The vast majority of peridot is untreated. The green color is intrinsic to the olivine chemistry, not the result of heat, dye, or irradiation. Peridot is one of the few colored stones the bead trade sells in genuinely untreated form across virtually every price tier. Lower-grade material with surface-reaching fractures may occasionally be oil-filled or resin-filled; if a strand has been filled — ask before buying if a listing doesn't specify treatment. -
What's the difference between Arizona and Pakistani peridot?
Arizona peridot (San Carlos Apache reservation) is the dominant U.S. domestic source — distinct bright yellow-green to true green, small to mid-size rough, widely available. Pakistani peridot (Himalayan, Kohistan) is the saturated pure-green tier, with larger rough than most current sources. Burmese material was historically the leading source but has largely been supplanted by Pakistani. -
Why is some peridot lime green and some olive green?
Iron content in the olivine chemistry. Higher iron pushes color toward olive and yellow-green; lower iron with magnesium balance produces the saturated lime-green tier. Origin correlates loosely (Pakistani trends pure green, Chinese trends olive) but individual rough varies. -
Is peridot the same as olivine?
Peridot is the gem-quality variety of olivine. Olivine is the broader mineral; peridot is the name used when the material is of jewelry-grade transparency, clarity, and color. All peridot is olivine; not all olivine is peridot. -
I heard peridot comes from meteorites — is that real?

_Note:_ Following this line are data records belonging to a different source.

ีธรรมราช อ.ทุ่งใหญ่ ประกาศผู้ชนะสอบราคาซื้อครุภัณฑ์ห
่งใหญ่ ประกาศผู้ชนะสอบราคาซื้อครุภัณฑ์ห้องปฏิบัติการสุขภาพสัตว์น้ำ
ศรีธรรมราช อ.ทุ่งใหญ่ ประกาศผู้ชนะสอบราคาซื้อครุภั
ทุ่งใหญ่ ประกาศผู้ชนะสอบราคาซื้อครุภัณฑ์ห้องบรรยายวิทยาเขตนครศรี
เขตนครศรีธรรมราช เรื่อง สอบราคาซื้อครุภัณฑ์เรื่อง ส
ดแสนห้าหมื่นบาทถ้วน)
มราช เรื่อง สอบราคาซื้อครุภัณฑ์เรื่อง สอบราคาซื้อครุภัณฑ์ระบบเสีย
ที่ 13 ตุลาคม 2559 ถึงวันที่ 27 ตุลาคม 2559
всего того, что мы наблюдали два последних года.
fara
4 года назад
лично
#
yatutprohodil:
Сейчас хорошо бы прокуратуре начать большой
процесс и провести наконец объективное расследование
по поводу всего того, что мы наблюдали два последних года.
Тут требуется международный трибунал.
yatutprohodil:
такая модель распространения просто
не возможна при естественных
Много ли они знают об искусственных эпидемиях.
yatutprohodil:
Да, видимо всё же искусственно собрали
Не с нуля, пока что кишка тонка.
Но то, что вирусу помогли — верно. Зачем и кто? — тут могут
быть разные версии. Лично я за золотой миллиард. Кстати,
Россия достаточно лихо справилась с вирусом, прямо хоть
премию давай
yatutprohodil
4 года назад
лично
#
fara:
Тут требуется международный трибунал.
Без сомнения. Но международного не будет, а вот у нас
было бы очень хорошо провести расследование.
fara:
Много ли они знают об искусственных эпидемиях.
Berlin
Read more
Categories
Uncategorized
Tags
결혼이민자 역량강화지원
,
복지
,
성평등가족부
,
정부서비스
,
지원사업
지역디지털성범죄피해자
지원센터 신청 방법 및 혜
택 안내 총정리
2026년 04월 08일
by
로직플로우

Yes, with caveats. Pallasite meteorites — a rare stony-iron class — contain olivine crystals embedded in iron-nickel matrix, and crystals from these can be cut as peridot. It is the only gemstone with credible extraterrestrial provenance. Pallasite peridot is rare and not typically what's sold in bead form; standard peridot is mined terrestrially in Pakistan, Arizona, China, and historically Burma and Egypt. The "meteorite" provenance, when claimed, should be specifically labeled as pallasite.